● **Task to complete**:
Retype exactly, and only, the lines from the one that contains "翻訳にも役立つ雑学やミニ知識をチェックできる選択式のテス" through the final line of the entries.

--- Provided data Enclosed Below ---

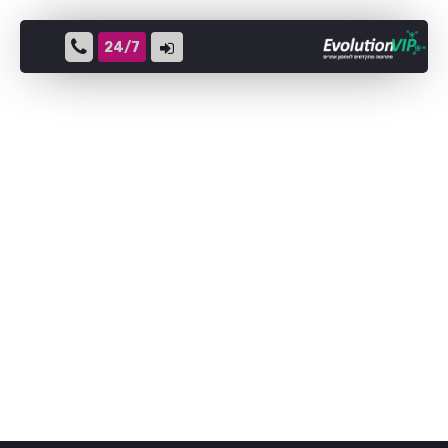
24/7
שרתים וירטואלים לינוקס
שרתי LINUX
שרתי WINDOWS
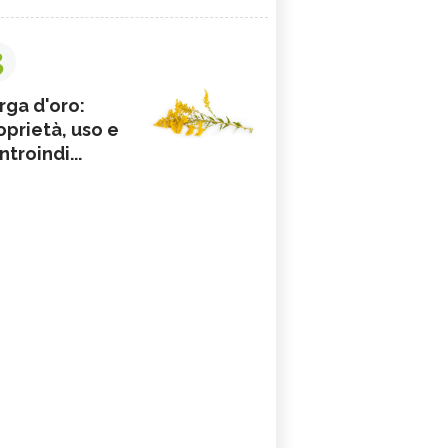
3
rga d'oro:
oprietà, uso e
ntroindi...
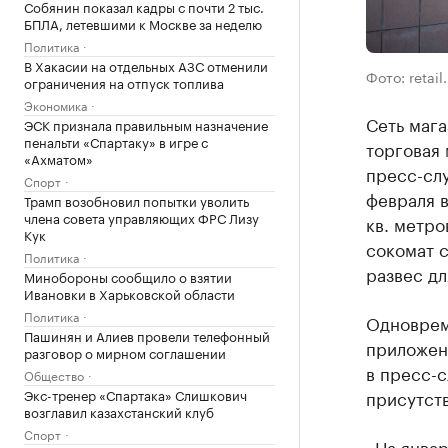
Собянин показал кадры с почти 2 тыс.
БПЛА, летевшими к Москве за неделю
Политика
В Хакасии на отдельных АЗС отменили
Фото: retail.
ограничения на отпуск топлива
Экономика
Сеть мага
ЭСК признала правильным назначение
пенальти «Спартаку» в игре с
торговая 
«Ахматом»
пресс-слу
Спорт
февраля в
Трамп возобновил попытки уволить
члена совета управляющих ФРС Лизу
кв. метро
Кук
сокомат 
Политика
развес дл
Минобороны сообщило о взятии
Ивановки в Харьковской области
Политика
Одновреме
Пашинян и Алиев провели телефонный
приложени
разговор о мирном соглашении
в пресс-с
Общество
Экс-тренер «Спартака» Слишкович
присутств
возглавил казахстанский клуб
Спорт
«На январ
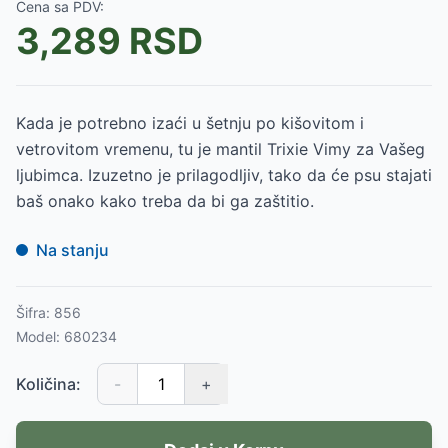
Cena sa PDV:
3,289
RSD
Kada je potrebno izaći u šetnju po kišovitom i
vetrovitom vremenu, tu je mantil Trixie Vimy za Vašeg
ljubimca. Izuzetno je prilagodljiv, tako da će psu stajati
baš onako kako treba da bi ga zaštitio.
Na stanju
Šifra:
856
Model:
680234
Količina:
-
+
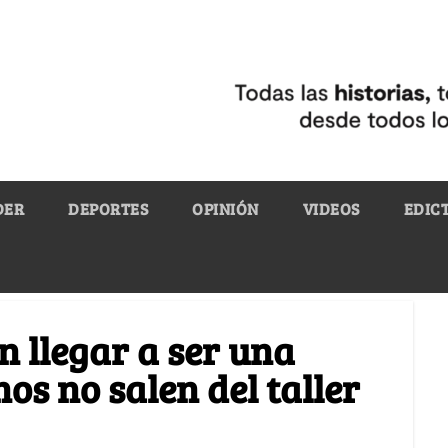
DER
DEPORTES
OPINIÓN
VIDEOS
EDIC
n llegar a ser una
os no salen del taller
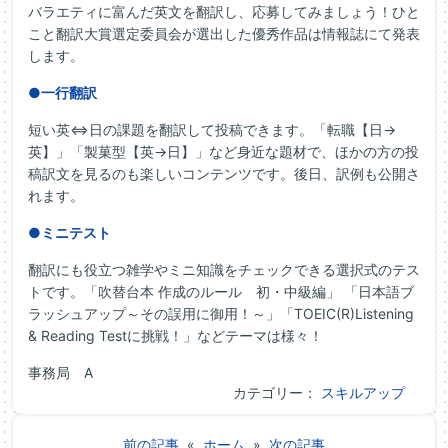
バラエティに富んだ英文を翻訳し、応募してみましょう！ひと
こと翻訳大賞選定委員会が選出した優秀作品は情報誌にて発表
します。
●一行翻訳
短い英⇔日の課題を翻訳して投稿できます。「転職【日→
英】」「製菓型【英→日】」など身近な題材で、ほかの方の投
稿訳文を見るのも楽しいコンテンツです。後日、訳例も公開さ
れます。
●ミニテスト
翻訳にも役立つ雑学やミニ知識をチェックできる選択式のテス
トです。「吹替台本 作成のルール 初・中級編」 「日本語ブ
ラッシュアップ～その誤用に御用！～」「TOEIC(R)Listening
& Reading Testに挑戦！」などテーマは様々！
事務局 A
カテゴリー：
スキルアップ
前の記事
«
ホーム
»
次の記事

--- End of Enclosed Provided data ---

● **Answer box**:
翻訳にも役立つ雑学やミニ知識をチェックできる選択式のテス
トです。「吹替台本 作成のルール 初・中級編」 「日本語ブ
ラッシュアップ～その誤用に御用！～」「TOEIC(R)Listening
& Reading Testに挑戦！」などテーマは様々！
事務局 A
カテゴリー：
スキルアップ
前の記事
«
ホーム
»
次の記事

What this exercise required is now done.